Public Pretenders

As a group, they suffer the indignity of being seen as less than real lawyers by the very people whose lives they are charged to protect.  Individually, they can be great lawyers, awful lawyers and everything in between.  Institutionally, they are overworked, underfunded and under-appreciated, except at saloons close to the courthouse.

Public defenders.  They shoulder the bulk of the work of defending the accused against the State. 

And then there’s the Jefferson Parish Indigent Defender Board.   Jeff Gamso tells the story, which he found at   Second Class Justice, of what they did to Vincent Castillo.  Not for Vincent Castillo, but to him.  Castillo was their client.  And they burned him.  Deliberately.  And put in all the effort they could muster to do so.




No, what particularly offends me, what set me off, happened well before the Louisiana Supremes weighed in.  I went ballistic when I saw that the Jefferson Parish Indigent Defender Board – appointed to defend an indigent guy in Jefferson Parish, a guy they’d represented at trial and to whom, presumably (though Louisiana is it’s own special legal place they taught us in law school), they had some sort of continuing duty of loyalty – chose not to defend him but to litigate against his interest.  They didn’t just refuse the appointment.  They challenged it.  All the way to the Louisiana Supreme Court.


Who the fuck are these people?  And by what mangling of the language do they claim to be an “Indigent Defender Board”?

Castillo wanted to appeal his conviction, at the hands of his lawyers, the JPIDB, and sought an attorney to do so.  He got what he wanted, and his old friends, who represented him and lost at trial, the JPIDB, was assigned. They fought tooth and nail, hard as they could.  Not to defend their client.  Not to protect their former client.  They fought to abrogate his right to be represented on appeal. 

The Jefferson Parish Indigent Defender Board fought their own client to crush his right to be represented by counsel.

My guess is that the JPIDB was motivated by financial self-interest, the fear that if Castillo was entitled to indigent representation on appeal, it would place too great a burden on them, overtax their lawyers and overwhelm their budget.  It may be that it would undermine their ability to provide a defense to anyone, spreading them too thin and having the net effect of diminishing their ability to perform their core mission, the trial defense of the indigent accused.

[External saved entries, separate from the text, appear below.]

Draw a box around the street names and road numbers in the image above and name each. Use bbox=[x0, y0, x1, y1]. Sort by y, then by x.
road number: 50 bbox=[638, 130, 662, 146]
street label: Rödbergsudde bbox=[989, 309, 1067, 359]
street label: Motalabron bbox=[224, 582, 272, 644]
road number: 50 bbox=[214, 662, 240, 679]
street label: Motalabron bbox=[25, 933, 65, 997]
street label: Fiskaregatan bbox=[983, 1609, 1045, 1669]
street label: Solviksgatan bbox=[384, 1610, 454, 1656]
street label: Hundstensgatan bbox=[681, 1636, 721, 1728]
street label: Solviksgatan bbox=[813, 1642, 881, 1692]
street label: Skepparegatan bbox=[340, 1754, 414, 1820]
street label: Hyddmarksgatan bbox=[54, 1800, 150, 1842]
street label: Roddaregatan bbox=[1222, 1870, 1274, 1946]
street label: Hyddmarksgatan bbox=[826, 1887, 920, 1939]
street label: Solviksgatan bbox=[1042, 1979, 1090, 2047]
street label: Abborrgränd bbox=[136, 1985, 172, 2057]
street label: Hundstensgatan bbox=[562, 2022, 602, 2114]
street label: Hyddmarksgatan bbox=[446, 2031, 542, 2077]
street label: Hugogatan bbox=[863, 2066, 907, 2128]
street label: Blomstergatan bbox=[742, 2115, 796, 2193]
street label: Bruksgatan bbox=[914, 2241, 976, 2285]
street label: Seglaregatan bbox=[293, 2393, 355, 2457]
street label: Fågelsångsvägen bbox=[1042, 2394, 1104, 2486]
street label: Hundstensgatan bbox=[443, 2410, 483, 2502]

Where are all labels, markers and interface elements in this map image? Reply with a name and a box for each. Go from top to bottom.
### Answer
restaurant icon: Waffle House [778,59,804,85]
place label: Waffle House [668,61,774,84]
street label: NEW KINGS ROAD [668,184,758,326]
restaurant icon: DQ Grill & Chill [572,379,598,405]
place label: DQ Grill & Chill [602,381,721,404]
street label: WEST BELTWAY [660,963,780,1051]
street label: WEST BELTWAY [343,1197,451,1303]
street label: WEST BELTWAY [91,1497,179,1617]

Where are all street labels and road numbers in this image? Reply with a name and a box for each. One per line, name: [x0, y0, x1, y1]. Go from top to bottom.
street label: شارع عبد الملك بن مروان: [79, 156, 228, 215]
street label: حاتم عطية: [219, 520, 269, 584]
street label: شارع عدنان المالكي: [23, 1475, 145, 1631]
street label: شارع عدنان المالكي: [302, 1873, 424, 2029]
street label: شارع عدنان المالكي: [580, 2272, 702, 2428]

Institutional defenders don’t think they way individual lawyers think.  They concern themselves with spreadsheets and budgets, internal precedent and proposals.  While it may be one defendant at a time for the individual lawyers in their employ, it’s the collective mass that keeps the brain trust awake at night.  Giving JPIDB the benefit of the doubt, they saw Castillo’s appellate representation as the straw that might break their back.  Of course, I may be attributing far too much good faith to the JPIDB, and they just didn’t like Vincent Castillo and are a bunch of angry, pathetic losers.

Regardless, they burned their client.  They actively, deliberately and with great effort did everything they could to assure that their client would not be represented on appeal.  They had an institutional reason for the decision to harm their client?  So what.

The action of the Jefferson Parish Indigent Defender Board violated the most fundamental precept of criminal defense, that the criminal defense lawyer’s first duty is to defend his client.  The duty of loyalty trumps all else.  It matters more than the budget.  It matters more than the potential for future burden.  It matters more than the myriad problems that collective thinkers can dredge up to justify the decision to spend their resources harming their client.  It is inexcusable.

“But what were they to do?” ask those of you who love to be on official committees that make you feel powerful and important even though you are nothing more than a boil on the butt of the profession, and, in your heart, you know it.

Fight the man.  Fight for a bigger budget, adequate resources to perform a constitutionally mandated function of defending the accused.  Fight for the ability to perform the job of standing between the government and one poor schmuck who stands beside you in the dock.  Fight everyone and everything, except your client.  The defendant is the one person, the only person, you are there to protect.

What makes the indigent defendant special is that he is the most vulnerable defendant in the system, the one least capable of having a fighting chance.  He deserves every iota of defense that an indigent defender can muster.  Instead, Vincent Castillo found himself under attack, not just by the state but by the lawyers who defended him at trial.  There’s no one left.

I share Gamso’s outrage.  I share his disgust.  This flagrant breach of the ethical obligation of fidelity to their client demands sanction, the personal punishment of disbarment for whoever decided that the limited resources of the Jefferson Parish Indigent Defender Board should be spent harming their client instead of defending him.

But if all goes according to plan, they will throw themselves a gala banquet and give themselves awards for being the last great hope of the Constitution and the poor.  There will be just enough money left in the budget for a plaque hailing their efforts in providing “justice for all.” Suitable for hanging.  And like all official committee lovers, they will pat themselves on the back afterward and congratulate each other on the fine job they’ve done.

And Vincent Castillo’s name will never be mentioned again.